Arriva a Sanremo la maxi inchiesta per spaccio nel carcere di Biella

Si tratta di Giovanni Capozza, nato nel 1969 in provincia di Bari, tra gli indagati raggiunti dalla raffica di misure cautelari  spiccate dal giudice, tre cui 33 misure di custodia in carcere ( tra cui una guardia carceraria) , 15 agli arresti domiciliari (3 guardie e 12 familiari di detenuti) e 5 obblighi di presentazione alla polizia giudiziaria. Sospese dal servizio altri 3 agenti.

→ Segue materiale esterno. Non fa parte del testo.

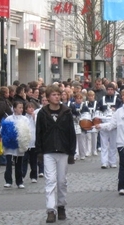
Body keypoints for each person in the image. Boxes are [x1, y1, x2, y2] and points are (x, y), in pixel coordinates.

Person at [36, 85, 76, 223]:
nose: (57, 97)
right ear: (47, 97)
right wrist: (39, 151)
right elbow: (39, 133)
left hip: (63, 150)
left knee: (61, 181)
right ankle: (50, 210)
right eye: (53, 94)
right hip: (48, 150)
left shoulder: (66, 112)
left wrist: (72, 152)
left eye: (58, 94)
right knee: (50, 180)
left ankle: (61, 206)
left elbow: (71, 133)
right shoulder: (42, 113)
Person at [0, 101, 31, 188]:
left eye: (22, 108)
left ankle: (19, 181)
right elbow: (2, 130)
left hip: (19, 146)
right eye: (19, 107)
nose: (21, 109)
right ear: (14, 108)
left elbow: (28, 131)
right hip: (9, 146)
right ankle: (8, 181)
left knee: (19, 164)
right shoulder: (9, 119)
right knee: (9, 163)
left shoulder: (25, 119)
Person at [97, 83, 122, 168]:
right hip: (104, 123)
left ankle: (112, 161)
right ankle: (104, 162)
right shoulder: (102, 100)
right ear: (106, 90)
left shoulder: (118, 100)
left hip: (114, 124)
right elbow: (97, 111)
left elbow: (120, 111)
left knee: (113, 144)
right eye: (108, 89)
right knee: (104, 144)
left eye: (112, 89)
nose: (110, 91)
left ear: (114, 90)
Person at [22, 102, 38, 183]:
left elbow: (38, 127)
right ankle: (22, 175)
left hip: (34, 142)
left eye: (32, 107)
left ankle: (34, 176)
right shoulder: (24, 118)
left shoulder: (36, 117)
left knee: (33, 160)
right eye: (29, 107)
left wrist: (34, 118)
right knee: (24, 160)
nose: (31, 109)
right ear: (26, 109)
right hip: (26, 142)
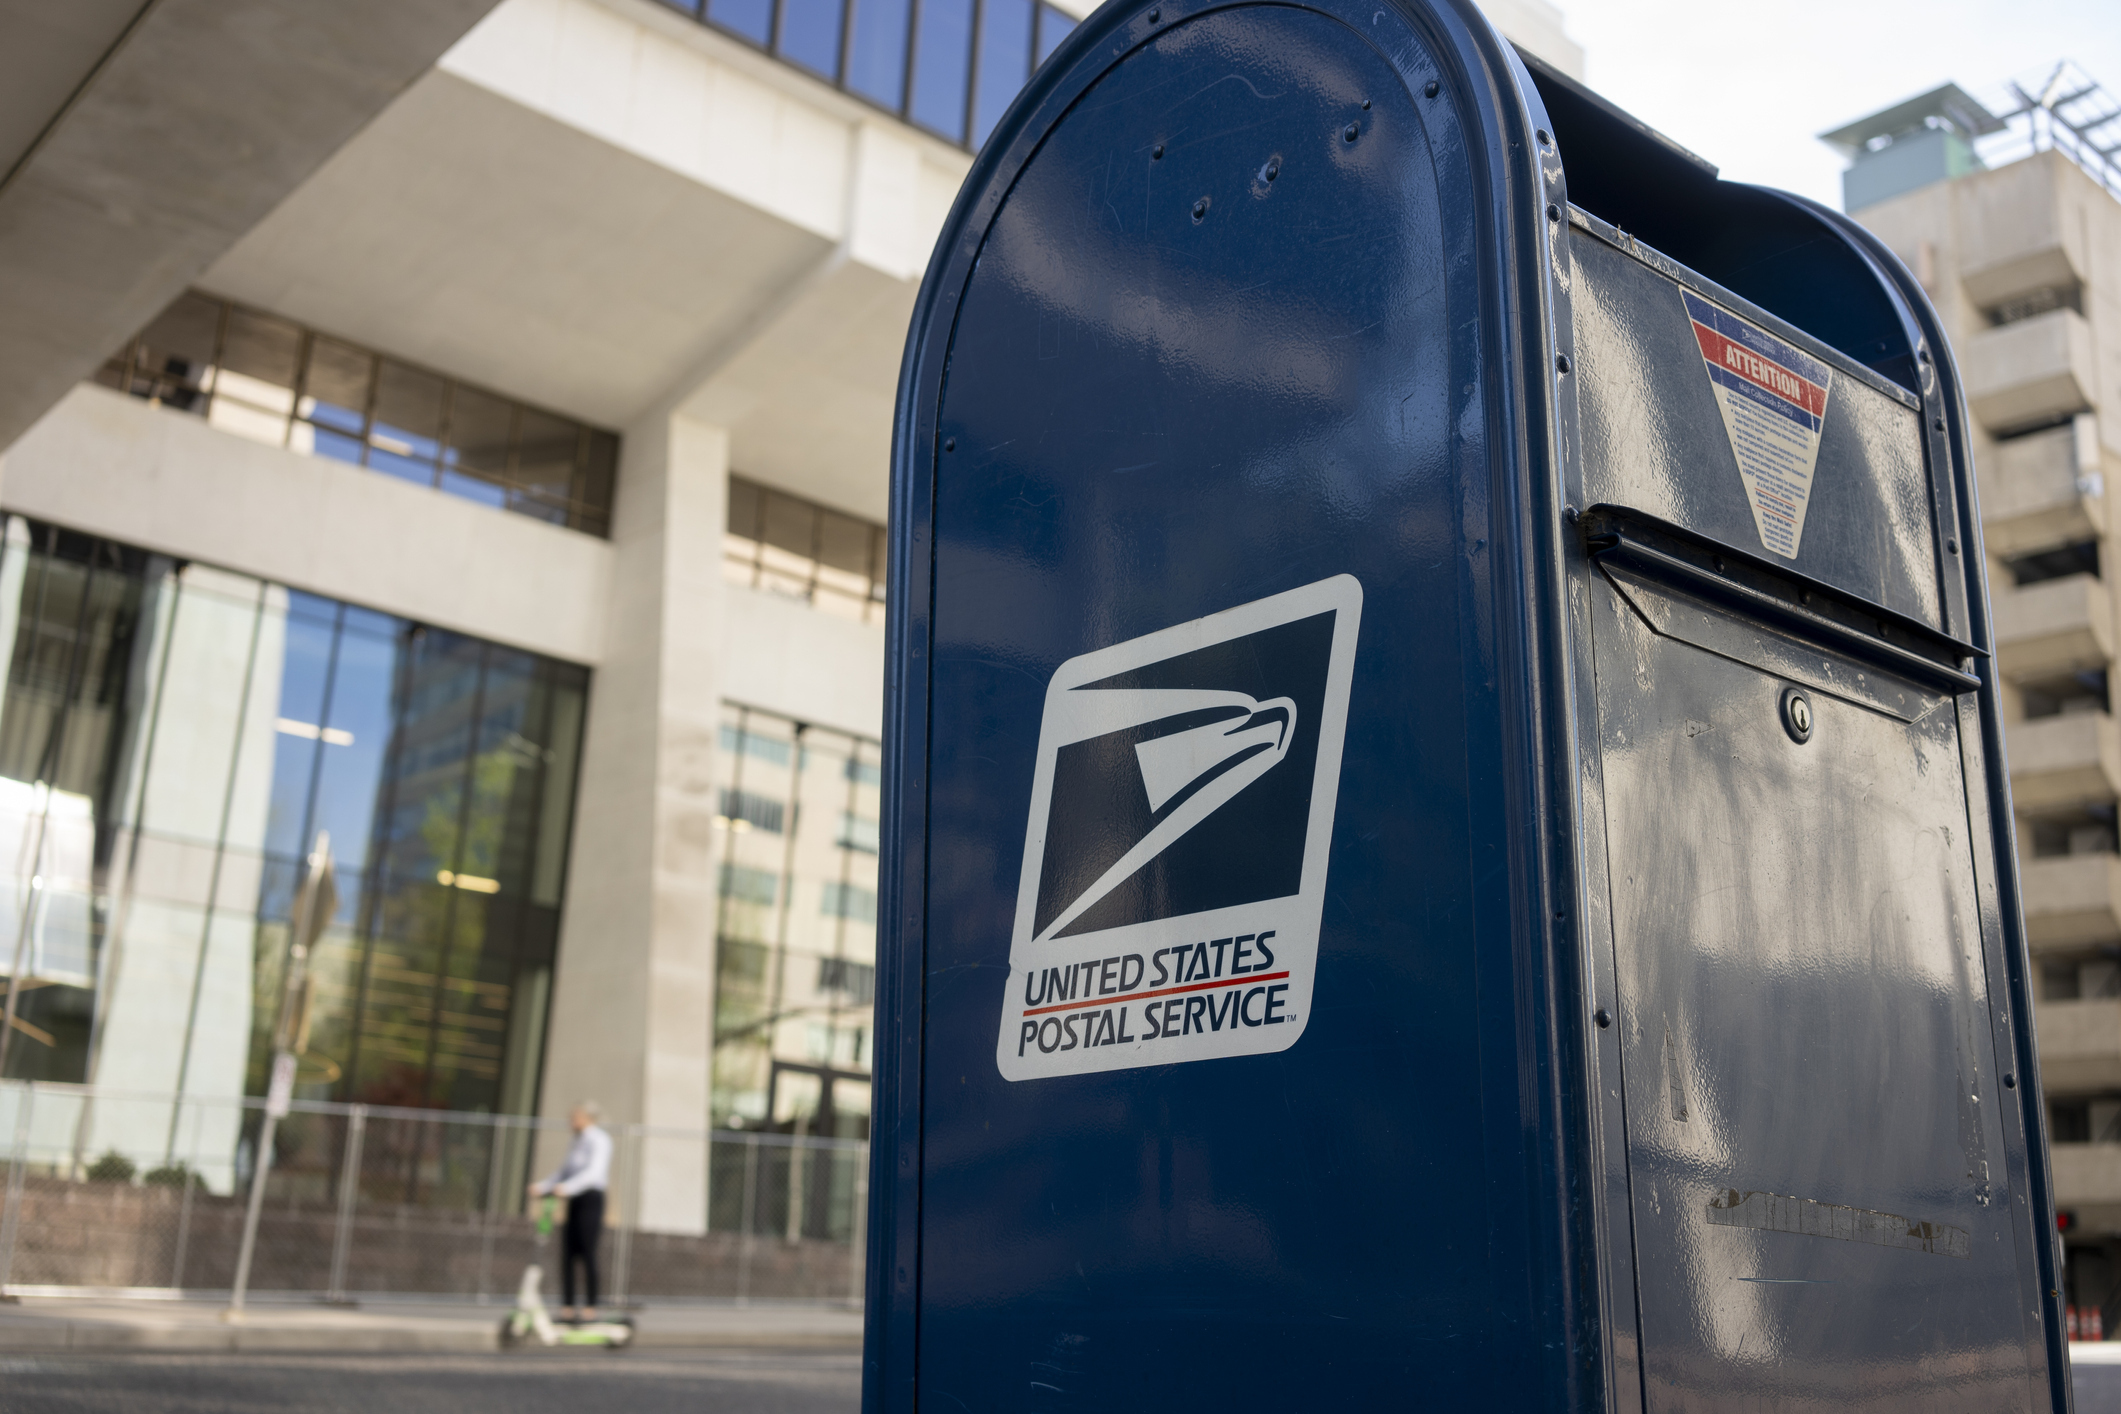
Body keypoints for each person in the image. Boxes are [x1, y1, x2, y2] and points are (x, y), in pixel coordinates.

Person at [528, 1101, 612, 1322]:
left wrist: (567, 1188)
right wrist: (544, 1187)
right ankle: (567, 1306)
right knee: (568, 1253)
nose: (571, 1121)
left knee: (587, 1251)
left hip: (591, 1198)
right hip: (573, 1199)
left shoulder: (599, 1140)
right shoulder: (575, 1142)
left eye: (576, 1117)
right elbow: (563, 1172)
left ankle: (591, 1306)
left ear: (588, 1118)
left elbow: (594, 1172)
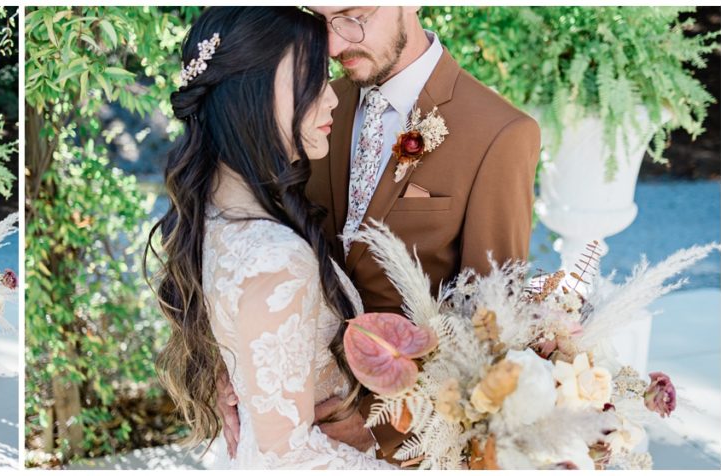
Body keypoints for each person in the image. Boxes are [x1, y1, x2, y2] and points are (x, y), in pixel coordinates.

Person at [218, 6, 542, 464]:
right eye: (320, 20)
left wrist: (377, 423)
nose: (332, 44)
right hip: (284, 427)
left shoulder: (499, 133)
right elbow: (246, 247)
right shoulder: (313, 107)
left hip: (404, 447)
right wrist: (232, 359)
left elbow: (491, 333)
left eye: (351, 15)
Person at [148, 6, 396, 469]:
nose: (333, 99)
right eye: (312, 78)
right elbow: (290, 457)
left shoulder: (215, 216)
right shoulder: (277, 258)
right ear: (253, 91)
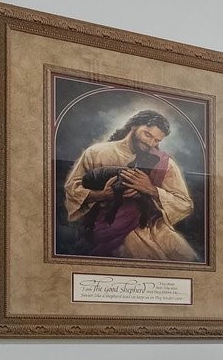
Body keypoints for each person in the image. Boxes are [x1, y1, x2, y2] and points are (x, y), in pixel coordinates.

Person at [61, 105, 199, 262]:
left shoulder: (163, 163)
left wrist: (151, 189)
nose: (151, 144)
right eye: (148, 135)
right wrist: (102, 195)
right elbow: (72, 189)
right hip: (111, 227)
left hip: (154, 225)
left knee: (188, 257)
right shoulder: (96, 152)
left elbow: (185, 204)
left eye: (157, 140)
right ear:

L'inchiesta- condotta dalla Squadra Mobile di Biella- ha permesso di svelare una vera e propria rete di traffico di stupefacenti e oggetti proibiti tra le mura del carcere, introdotti con le visite ai familiari, con la compiacenza di alcuni agenti della Polizia Penitenziaria, definiti "cavalli blu", il lancio di pacchi oltre il muro di cinta e la spedizione di pacchi con mittente e destinatario fittizi. In un'occasione, l'inchiesta ha svelato l'introduzione nella struttura di 400 pastiglie di subutex occultate in una noce Pecan. Lo smercio di droga e apparecchiature high tech rivendute a prezzi esorbitanti (1000-1500 euro uno smartphone, 200-500 euro un microtelefonino) aveva come cardine centrale un detenuto e diverse "piazze" parallele avviate da altri carcerati in autonomia. Sono oltre 90 gli indagati, a vario titolo, per i reati di introduzione e cessione di sostanze stupefacenti; introduzione di telefoni cellulari, sim card  e relativi apparati; corruzione per un atto contrario ai propri doveri; istigazione alla corruzione; ricettazione, estorsione; falso in atto pubblico e arresto illegale (fuori dalla misura).

 

I "cavalli blu"

Il ruolo di alcune guardie carcerarie conniventi e- secondo alcuni testimoni- addirittura concorrenti nelle operazioni di smercio illegale- fondamentale per le particolari modalità di immissione, come la spedizione dei pacchi, gli incontri con i familiari o i "lanci" oltre le recinzioni. Ricevevano dai 600 ai 1500 euro a pacco, a seconda del valore del contenuto,  In alcuni casi, i quantitativi di droga introdotti superavano il chilo. Il punto di svolta dell'inchiesta è stata una maxi perquisizione all'interno della struttura carceraria condotta dalla Squadra Mobile di Biella con l'Ausilio delle mobili del Piemonte e della Valle d'Aosta, che aveva permesso di recuperare tre schede sim. Un risultato modesto, ma, secondo l'impianto accusatorio del pm Teresa Angela Camelio, spiegabile con il fatto che i detenuti fossero stati avvertiti giorni prima dell'operazione dalle stesse guardie carcerarie coinvolte. I reali motivi dell'esiguo numero di materiale incriminante scovato dagli agenti, sarà scoperto un anno dopo con l'attività investigativa condotta dagli agenti della Polizia di Stato.

 

"Il paese dei Balocchi"

Negli atti dell'inchiesta (ancora in corso) si apprende che il carcere di Biella era conosciuto come "Il Paese dei Balocchi", "Biscotto" (perché dolce); "Il posto dove puoi trovare tutto". Tra i detenuti si era sparso anche il detto "Se la droga non la trovi fuori, la troverai dentro al carcere di Biella". Nelle celle si potevano trovare tablet e smartphones di ultima generazione, spesso ancora poco comuni persino fuori dalle mura dell'Istituto. Circa il 90% dei detenuti rinchiusi nel carere di Biella risulta tossicodipendente, con diversi episodi di crisi di astinenza e autolesionismo e addirittura alcuni casi di overdose che hanno insospettito gli inquirenti. Non c'è traccia del consumo eccessivo di droga nella storia personale di numerosi detenuti, se non dopo l'ingresso nella struttura. Insomma, in tanti non erano tossicodipendenti prima di varcare la soglia del carcere lo sono diventati.